Wordsworth is interested in the relationship between the natural world and the human consciousness. His poetry therefore offers a detailed account of the complex interaction between man and nature, of the influences, insight, emotions and sensations which arise from this contact, rather than precise and objective observation of natural phenomena.
When a natural object is described the main focus of interest is actually the poet’s response to that. Indeed one of the most consistent concept in Wordsworth is the idea that man and nature are inseparable; man exists not outside the natural world but as an active participant in it, so that “nature” to Wordsworth means something that includes both inanimate and human nature, each is a part of the same whole. Nature comforts man in sorrow, it is a source of pleasure and joy, it teaches man to love and to act in a moral way, it is the scat of the spirit of the universe.

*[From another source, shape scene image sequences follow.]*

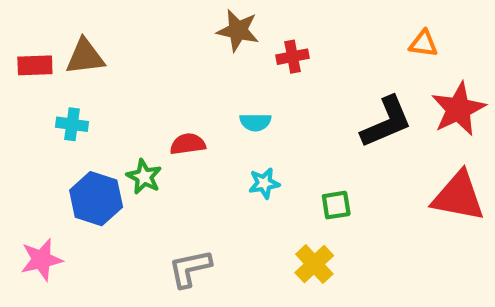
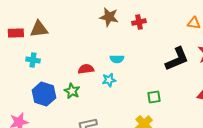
red cross: (292, 57) -> (139, 22), moved
green star: (144, 177) -> (72, 91), moved
cyan star: (264, 183) -> (109, 80), moved

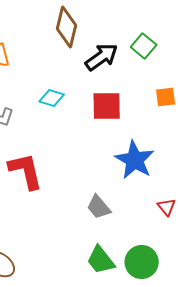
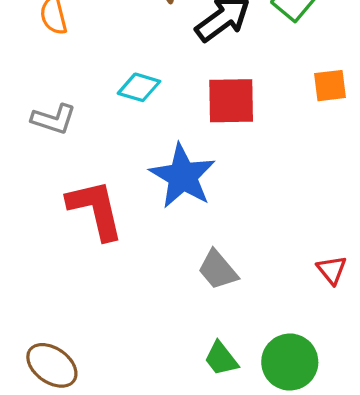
blue star: (135, 160) -> (183, 176), moved
green trapezoid: (101, 260) -> (221, 359), size x0.7

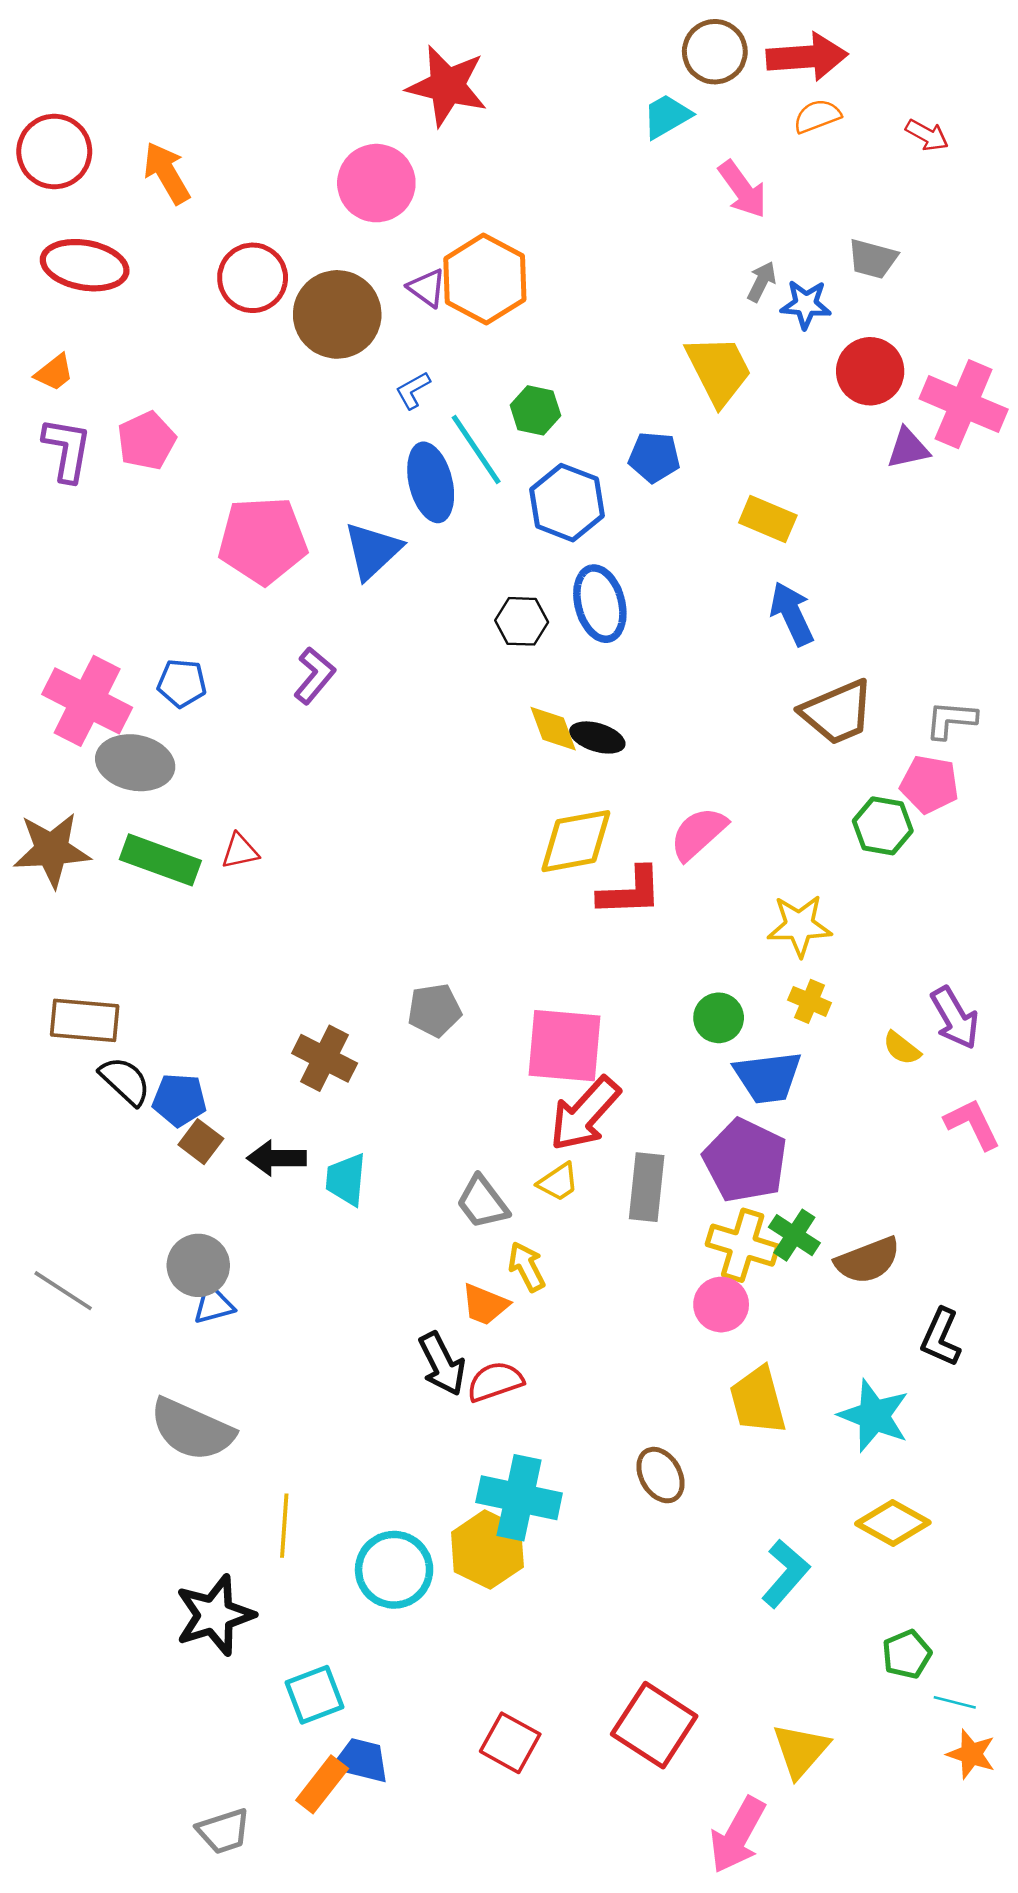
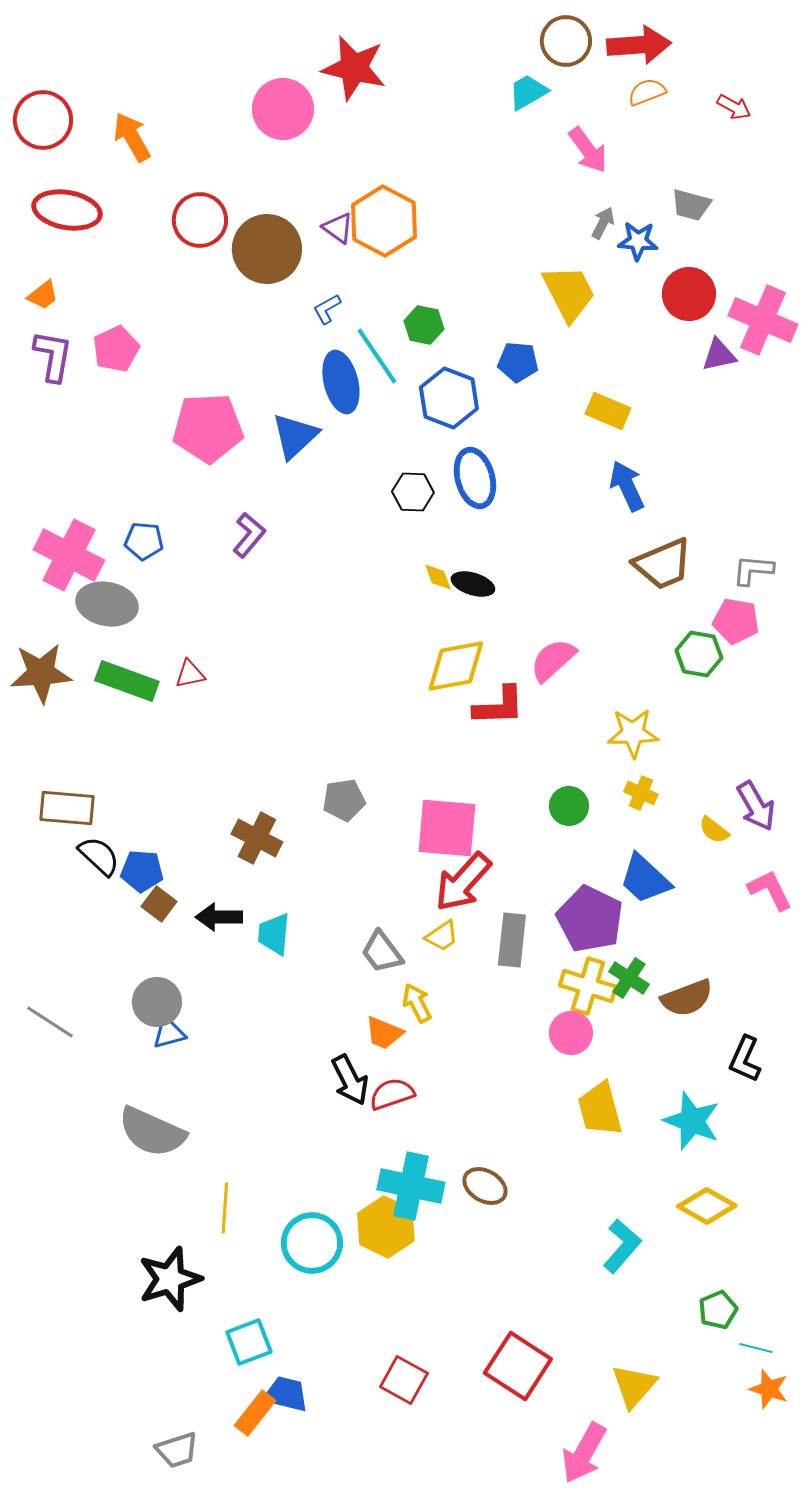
pink circle: (376, 183) -> (283, 109), moved
yellow diamond: (553, 729) -> (438, 577), size x0.7
blue trapezoid: (768, 1077) -> (645, 879), moved, turned 50
brown ellipse: (660, 1475) -> (485, 1186), moved, turned -30

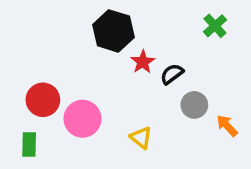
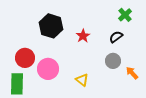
black hexagon: (113, 31) -> (51, 26), moved
black semicircle: (172, 74) -> (116, 37), moved
green rectangle: (29, 145) -> (17, 84), size x1.5

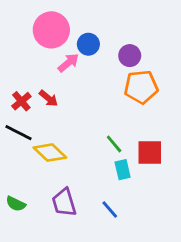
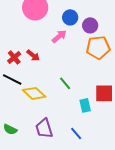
blue circle: (88, 44) -> (70, 17), moved
pink arrow: (68, 63) -> (59, 36), moved
green line: (114, 144) -> (65, 83), moved

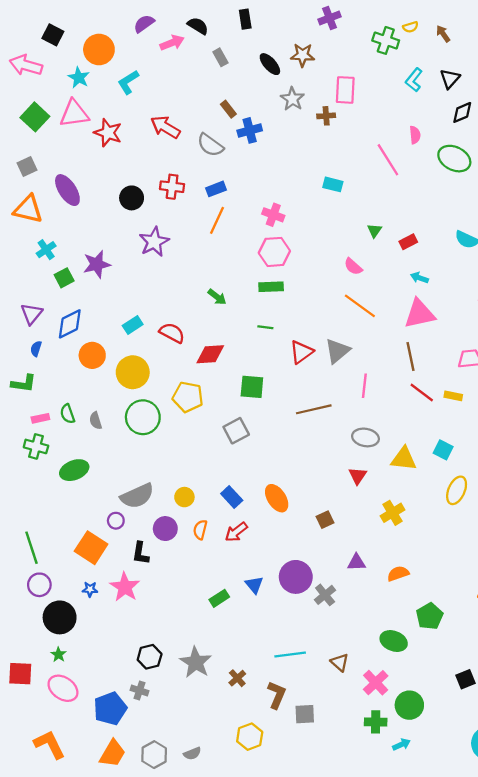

Unlike Wordsworth, Coleridge did not view nature as a moral guide or as a source of consolation and happiness. His contemplation of nature was always accompanied by awareness of the presence of the ideal in the real. His strong Christian faith, however, did not allow him to identify nature with the divine, in that form of pantheism which
Wordsword adopted. He rather saw nature and the material world in a sort of neoplatonic interpretation, as the reflection of the perfect world of “Ideas”. In other words the material world is nothing but the projection of the real world of Ideas on the flux of time. Thus Coleridge believed that natural images carried abstract meanings and he used them in his most visionary poems.